CBO: Israel Supplemental Costs $27 billion
The House of Representatives is set to vote on the Israel Security Supplemental Appropriations Act as early as Thursday. This morning, the Congressional Budget Office (CBO) released a score of the bill, finding it would add $26.7 billion to deficits over a decade.
Under the legislation, the House would “offset” the $14.3 billion supplemental by rescinding $14.3 billion of funding from the Internal Revenue Service (IRS). However, the supposed offset would actually worsen the deficit more than simply enacting the supplemental on its own because it would reduce the IRS’s capacity to collect revenue.
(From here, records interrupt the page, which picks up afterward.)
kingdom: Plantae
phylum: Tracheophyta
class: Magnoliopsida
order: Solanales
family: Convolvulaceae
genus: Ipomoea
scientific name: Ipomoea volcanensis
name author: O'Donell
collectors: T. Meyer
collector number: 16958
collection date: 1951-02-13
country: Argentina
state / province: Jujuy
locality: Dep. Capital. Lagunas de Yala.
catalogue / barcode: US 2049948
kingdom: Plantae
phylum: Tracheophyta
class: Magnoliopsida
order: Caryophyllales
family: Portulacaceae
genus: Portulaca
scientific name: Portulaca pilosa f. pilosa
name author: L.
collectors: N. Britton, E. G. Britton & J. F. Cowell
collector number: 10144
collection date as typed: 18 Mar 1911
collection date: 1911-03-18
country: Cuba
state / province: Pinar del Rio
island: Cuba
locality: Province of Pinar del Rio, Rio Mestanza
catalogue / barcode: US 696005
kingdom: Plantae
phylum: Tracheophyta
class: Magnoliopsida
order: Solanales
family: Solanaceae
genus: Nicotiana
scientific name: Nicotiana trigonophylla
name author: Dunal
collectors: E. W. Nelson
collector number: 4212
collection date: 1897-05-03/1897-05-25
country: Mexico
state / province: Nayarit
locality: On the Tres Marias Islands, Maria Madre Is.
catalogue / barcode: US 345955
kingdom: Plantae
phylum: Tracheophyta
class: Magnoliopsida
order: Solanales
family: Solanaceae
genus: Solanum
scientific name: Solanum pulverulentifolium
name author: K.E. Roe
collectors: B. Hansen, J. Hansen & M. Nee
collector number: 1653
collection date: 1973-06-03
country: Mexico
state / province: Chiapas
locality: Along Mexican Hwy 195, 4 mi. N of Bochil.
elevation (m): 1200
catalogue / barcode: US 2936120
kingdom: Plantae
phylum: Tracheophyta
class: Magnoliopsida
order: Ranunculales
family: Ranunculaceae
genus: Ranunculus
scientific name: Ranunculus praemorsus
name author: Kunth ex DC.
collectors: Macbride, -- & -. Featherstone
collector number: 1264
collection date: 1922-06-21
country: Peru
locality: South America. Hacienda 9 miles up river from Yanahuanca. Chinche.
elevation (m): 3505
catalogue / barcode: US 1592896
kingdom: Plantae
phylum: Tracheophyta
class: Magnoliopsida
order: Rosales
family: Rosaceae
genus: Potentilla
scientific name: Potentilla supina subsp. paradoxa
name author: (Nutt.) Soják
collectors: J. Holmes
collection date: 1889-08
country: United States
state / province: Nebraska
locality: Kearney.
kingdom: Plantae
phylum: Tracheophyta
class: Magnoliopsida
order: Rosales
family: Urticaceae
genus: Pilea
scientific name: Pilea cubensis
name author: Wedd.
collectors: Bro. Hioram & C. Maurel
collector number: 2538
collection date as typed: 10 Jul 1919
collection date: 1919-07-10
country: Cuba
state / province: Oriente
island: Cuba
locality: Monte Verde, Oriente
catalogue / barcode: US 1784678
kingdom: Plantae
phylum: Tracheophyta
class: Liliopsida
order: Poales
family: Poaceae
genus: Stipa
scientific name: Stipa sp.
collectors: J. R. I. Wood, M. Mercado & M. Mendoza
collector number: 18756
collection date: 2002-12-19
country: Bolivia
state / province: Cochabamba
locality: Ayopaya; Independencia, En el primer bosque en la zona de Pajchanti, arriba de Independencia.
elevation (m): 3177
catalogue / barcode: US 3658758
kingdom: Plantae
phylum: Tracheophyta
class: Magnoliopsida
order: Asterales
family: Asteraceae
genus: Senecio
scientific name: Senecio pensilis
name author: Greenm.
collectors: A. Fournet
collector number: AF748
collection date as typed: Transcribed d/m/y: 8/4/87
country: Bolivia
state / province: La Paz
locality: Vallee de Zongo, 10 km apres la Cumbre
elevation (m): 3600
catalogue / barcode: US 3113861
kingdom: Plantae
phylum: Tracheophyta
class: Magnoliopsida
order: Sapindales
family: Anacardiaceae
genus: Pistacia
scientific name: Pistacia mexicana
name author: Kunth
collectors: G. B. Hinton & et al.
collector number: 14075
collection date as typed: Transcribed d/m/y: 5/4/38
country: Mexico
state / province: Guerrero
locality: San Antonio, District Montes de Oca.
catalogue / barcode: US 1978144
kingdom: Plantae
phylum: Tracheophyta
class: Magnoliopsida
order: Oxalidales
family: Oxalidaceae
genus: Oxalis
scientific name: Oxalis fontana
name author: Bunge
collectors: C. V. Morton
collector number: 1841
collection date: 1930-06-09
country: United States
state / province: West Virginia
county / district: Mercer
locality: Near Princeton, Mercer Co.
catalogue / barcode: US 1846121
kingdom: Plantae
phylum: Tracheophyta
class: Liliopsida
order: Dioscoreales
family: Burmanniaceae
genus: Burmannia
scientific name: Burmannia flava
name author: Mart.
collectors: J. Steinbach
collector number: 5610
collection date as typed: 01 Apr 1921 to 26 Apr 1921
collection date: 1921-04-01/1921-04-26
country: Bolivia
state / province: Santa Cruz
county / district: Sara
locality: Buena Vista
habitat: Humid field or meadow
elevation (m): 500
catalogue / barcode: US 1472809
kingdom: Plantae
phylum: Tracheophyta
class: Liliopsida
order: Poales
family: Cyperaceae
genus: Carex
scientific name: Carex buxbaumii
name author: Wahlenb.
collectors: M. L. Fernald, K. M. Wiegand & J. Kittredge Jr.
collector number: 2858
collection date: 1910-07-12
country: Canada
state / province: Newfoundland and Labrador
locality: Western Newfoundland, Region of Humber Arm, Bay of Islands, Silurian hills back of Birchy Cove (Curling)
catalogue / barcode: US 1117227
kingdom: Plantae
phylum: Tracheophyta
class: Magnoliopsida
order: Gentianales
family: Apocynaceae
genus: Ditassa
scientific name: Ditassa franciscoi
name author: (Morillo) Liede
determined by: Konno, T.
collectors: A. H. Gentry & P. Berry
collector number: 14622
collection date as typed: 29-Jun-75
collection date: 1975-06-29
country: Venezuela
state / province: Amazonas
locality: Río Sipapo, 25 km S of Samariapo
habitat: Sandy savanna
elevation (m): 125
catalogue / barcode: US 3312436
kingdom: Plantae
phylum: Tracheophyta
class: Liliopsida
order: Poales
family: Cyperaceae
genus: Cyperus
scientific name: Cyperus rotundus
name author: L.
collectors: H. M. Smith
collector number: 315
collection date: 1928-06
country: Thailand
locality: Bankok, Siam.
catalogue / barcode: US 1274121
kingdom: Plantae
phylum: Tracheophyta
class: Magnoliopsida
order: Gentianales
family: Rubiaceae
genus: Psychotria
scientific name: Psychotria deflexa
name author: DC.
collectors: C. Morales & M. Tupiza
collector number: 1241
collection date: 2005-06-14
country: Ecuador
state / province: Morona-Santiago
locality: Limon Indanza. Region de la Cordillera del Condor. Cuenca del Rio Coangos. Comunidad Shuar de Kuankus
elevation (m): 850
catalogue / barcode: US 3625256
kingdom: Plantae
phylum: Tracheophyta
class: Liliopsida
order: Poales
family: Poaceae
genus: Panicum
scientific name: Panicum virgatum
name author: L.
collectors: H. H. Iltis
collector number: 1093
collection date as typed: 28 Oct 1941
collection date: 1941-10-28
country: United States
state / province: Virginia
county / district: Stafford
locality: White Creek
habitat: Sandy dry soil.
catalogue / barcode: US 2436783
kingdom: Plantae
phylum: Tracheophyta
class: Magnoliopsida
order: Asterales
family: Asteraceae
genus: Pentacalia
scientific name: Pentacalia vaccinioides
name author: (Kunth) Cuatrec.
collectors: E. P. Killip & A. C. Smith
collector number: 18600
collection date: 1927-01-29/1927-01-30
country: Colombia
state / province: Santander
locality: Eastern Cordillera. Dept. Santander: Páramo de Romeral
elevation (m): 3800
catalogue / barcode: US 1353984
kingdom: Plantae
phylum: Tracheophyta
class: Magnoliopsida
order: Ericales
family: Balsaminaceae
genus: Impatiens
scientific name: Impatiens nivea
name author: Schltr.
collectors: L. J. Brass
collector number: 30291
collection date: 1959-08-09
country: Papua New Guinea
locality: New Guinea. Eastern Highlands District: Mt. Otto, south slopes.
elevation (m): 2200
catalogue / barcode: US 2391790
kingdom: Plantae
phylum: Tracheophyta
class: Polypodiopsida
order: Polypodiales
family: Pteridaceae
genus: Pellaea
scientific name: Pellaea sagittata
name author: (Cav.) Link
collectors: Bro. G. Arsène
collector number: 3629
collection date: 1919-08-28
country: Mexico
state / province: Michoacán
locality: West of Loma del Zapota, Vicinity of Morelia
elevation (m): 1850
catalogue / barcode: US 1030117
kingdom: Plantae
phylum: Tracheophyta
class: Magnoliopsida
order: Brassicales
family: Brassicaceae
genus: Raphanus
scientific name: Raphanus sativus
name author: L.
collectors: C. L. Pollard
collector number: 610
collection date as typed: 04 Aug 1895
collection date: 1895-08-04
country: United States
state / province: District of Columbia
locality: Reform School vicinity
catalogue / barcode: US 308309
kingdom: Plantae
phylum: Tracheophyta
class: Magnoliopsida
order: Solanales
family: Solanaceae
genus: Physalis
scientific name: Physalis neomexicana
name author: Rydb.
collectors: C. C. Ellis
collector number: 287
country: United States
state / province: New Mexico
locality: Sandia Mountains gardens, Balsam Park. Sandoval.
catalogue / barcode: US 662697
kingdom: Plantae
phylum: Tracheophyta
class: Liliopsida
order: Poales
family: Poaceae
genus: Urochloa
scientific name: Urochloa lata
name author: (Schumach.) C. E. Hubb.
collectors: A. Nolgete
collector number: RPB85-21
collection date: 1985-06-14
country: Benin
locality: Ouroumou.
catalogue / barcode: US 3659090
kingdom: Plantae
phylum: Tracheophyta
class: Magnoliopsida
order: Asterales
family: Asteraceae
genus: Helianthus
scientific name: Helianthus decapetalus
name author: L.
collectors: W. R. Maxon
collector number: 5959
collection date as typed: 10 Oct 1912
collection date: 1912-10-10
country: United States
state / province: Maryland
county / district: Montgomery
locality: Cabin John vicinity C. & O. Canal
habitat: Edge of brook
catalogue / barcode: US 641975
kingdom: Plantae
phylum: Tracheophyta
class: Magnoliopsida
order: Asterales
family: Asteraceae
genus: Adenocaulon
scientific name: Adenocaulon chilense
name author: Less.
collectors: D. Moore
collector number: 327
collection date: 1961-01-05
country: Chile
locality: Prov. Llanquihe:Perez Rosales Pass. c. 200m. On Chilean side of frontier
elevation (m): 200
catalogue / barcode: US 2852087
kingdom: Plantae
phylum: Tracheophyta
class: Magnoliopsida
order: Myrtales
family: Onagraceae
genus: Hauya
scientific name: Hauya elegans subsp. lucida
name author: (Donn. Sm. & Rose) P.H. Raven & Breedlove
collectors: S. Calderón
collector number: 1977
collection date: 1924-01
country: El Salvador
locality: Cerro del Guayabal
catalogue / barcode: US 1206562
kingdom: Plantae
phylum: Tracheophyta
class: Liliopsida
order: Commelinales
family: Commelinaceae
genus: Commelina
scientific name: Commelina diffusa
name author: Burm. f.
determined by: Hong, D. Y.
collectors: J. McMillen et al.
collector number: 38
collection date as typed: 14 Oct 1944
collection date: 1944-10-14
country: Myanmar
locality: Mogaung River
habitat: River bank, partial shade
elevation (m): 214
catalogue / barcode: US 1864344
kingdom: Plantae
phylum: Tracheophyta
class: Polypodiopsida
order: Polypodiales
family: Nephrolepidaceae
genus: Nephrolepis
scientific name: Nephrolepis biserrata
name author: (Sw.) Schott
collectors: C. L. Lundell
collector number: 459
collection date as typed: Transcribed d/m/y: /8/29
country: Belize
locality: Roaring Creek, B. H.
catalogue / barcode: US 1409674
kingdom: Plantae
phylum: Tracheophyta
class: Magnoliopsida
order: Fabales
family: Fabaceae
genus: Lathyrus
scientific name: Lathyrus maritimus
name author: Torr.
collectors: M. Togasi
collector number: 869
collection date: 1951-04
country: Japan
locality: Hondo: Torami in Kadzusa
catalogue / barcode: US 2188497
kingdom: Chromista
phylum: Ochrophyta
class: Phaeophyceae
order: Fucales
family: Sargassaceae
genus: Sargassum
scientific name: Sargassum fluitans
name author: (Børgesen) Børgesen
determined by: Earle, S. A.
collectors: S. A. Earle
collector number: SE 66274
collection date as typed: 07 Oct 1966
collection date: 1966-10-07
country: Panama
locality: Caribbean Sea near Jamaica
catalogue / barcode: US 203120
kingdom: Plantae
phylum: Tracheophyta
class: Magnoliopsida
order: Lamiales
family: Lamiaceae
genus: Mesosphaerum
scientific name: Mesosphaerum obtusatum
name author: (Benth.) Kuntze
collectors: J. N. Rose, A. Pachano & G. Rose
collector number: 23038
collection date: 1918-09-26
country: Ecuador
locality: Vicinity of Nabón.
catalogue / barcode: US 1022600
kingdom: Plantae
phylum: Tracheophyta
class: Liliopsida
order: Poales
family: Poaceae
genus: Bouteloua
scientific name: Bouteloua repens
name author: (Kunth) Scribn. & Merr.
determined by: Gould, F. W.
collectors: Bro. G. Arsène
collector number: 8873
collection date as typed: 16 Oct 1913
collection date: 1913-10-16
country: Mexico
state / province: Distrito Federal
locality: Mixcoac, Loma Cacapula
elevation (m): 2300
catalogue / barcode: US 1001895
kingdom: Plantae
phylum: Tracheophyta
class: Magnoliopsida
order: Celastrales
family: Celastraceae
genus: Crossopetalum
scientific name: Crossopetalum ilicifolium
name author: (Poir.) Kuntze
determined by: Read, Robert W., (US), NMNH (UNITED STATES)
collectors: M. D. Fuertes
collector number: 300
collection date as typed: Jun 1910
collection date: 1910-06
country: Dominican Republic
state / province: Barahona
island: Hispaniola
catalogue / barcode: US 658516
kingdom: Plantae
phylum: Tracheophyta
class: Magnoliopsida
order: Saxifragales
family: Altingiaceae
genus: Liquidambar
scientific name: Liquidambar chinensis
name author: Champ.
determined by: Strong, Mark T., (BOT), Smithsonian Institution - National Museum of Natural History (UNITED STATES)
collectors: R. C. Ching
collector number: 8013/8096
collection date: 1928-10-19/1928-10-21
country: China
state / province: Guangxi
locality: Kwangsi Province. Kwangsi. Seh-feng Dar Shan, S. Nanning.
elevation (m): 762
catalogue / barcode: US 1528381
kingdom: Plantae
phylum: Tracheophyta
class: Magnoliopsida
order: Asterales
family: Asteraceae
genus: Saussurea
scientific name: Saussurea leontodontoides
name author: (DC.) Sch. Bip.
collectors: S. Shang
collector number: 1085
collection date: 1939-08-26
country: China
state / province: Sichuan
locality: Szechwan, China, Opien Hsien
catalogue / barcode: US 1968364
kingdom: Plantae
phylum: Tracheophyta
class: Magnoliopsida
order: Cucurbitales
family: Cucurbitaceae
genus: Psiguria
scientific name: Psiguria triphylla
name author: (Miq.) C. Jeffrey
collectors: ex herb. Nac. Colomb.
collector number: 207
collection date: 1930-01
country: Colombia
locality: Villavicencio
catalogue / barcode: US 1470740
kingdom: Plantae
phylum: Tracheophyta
Specifically, CBO estimates the $14.3 billion of rescissions would reduce revenue collection by $26.8 billion over the next decade, resulting in a $12.5 billion net cost. In combination with the supplemental spending itself, this would mean a $26.7 billion deficit increase over the next decade – including $21.5 billion over the next five years.
Summary of CBO's Score
Policy | Cost / Savings (-) |
---|---|
Israel Aid Supplemental - Defense | $10.5 billion |
Israel Aid Supplemental - State, Foreign Operations | $3.7 billion |
Rescission of IRS Funding | -$14.3 billion |
Loss of Revenues due to Rescission | $26.8 billion |
Total | $26.7 billion |
Sources: Congressional Budget Office and CRFB analysis. Note: Numbers reflect outlays and revenues and may not sum due to rounding.
While we welcome the House’s efforts to offset the supplemental, rescinding IRS funding would actually increase deficits by worsening the tax gap. We encourage Congress to instead find real offsets for the legislation.